Customer Churn Prediction Model using Explainable Machine Learning
- URL: http://arxiv.org/abs/2303.00960v1
- Date: Thu, 2 Mar 2023 04:45:57 GMT
- Title: Customer Churn Prediction Model using Explainable Machine Learning
- Authors: Jitendra Maan, Harsh Maan
- Abstract summary: Key objective of the paper is to develop a unique Customer churn prediction model which can help to predict potential customers who are most likely to churn.
We evaluated and analyzed the performance of various tree-based machine learning approaches and algorithms.
In order to improve Model explainability and transparency, paper proposed a novel approach to calculate Shapley values for possible combination of features.
- Score: 0.0
- License: http://arxiv.org/licenses/nonexclusive-distrib/1.0/
- Abstract: It becomes a significant challenge to predict customer behavior and retain an
existing customer with the rapid growth of digitization which opens up more
opportunities for customers to choose from subscription-based products and
services model. Since the cost of acquiring a new customer is five-times higher
than retaining an existing customer, henceforth, there is a need to address the
customer churn problem which is a major threat across the Industries.

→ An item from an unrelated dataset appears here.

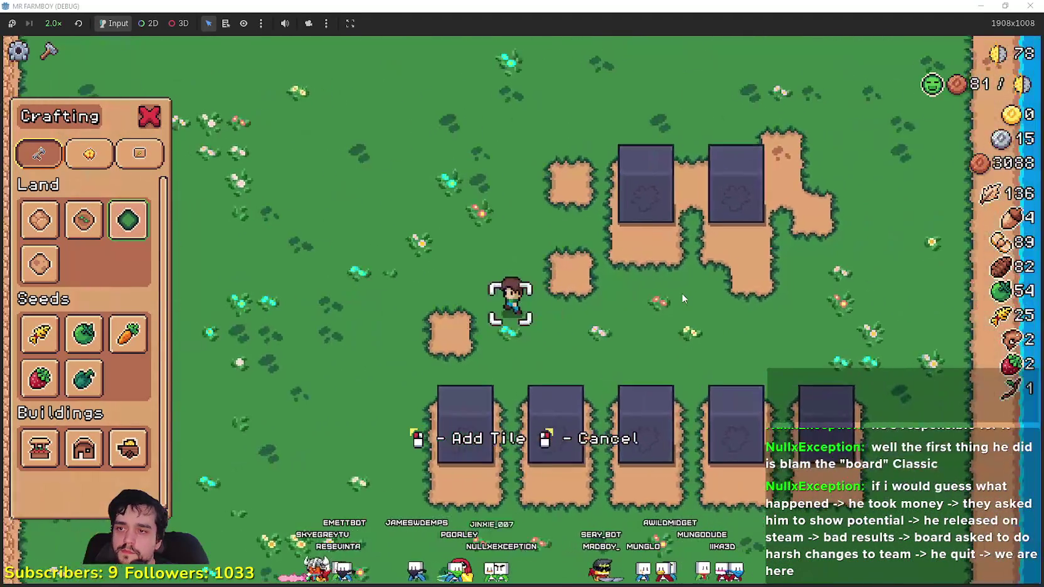
key("w")
key("s")
key("d")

Considering direct impact on revenues, companies identify the factors that
increases the customer churn rate. Here, key objective of the paper is to
develop a unique Customer churn prediction model which can help to predict
potential customers who are most likely to churn and such early warnings can
help to take corrective measures to retain them. Here, we evaluated and
analyzed the performance of various tree-based machine learning approaches and
algorithms and identified the Extreme Gradient Boosting XGBOOST Classifier as
the most optimal solution to Customer churn problem. To deal with such
real-world problems, Paper emphasize the Model interpretability which is an
important metric to help customers to understand how Churn Prediction Model is
making predictions. In order to improve Model explainability and transparency,
paper proposed a novel approach to calculate Shapley values for possible
combination of features to explain which features are the most
important/relevant features for a model to become highly interpretable,
transparent and explainable to potential customers.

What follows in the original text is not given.